▸ WHAT TO DO:
Please set down exactly the lines of the listing below from the line containing "12: (106, 352)" through the line containing "29: (371, 187)", both lines included, leaving out all other lines.

▸ EXERCISE INPUTS:
★ ★ ★ ★ ★

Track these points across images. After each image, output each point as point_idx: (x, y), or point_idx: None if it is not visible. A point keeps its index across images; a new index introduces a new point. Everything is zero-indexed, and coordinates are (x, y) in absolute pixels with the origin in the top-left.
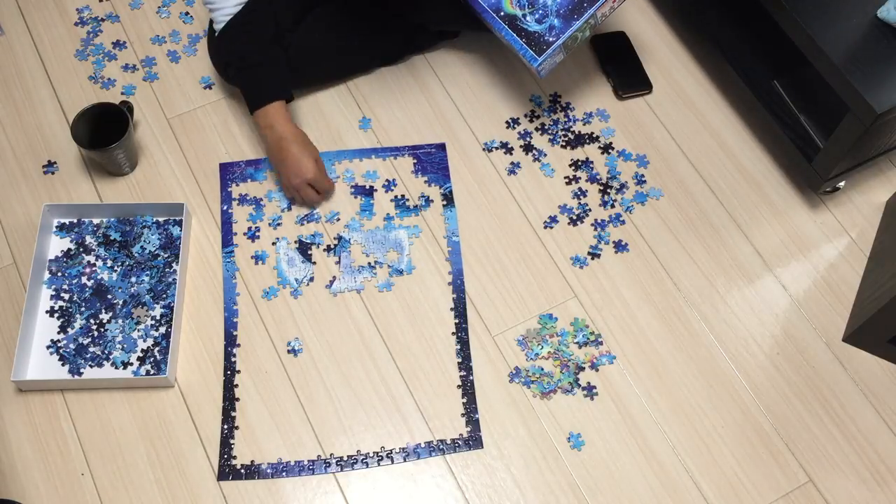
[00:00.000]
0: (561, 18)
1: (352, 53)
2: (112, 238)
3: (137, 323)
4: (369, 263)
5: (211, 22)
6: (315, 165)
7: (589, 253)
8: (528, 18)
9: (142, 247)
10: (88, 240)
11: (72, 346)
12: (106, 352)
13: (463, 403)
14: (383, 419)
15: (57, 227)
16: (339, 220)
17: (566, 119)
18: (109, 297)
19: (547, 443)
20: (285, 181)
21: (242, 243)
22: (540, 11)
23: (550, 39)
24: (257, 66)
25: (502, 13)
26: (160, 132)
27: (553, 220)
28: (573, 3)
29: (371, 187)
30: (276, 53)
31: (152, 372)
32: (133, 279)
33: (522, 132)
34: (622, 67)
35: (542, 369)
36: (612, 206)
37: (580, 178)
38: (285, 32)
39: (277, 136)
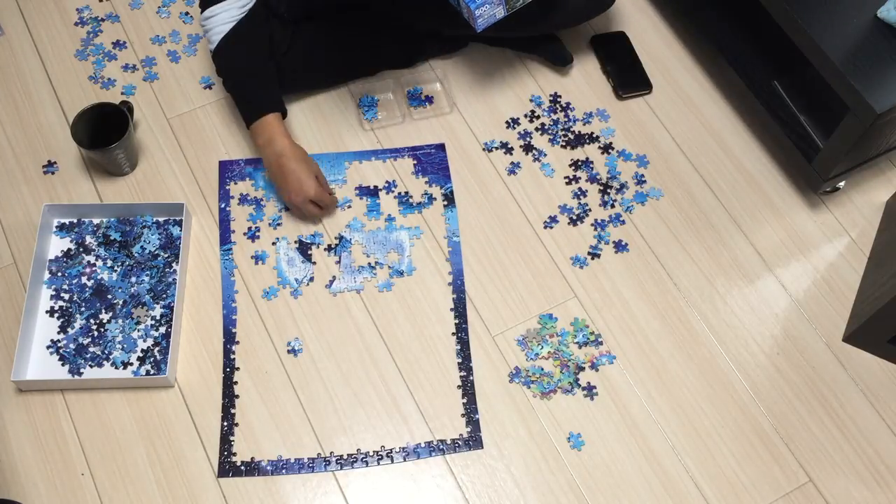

★ ★ ★ ★ ★

▸ EXERCISE RESULT:
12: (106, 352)
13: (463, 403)
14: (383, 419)
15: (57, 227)
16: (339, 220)
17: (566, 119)
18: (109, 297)
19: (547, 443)
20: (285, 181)
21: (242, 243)
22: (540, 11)
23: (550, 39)
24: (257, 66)
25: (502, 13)
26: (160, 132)
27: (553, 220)
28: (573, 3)
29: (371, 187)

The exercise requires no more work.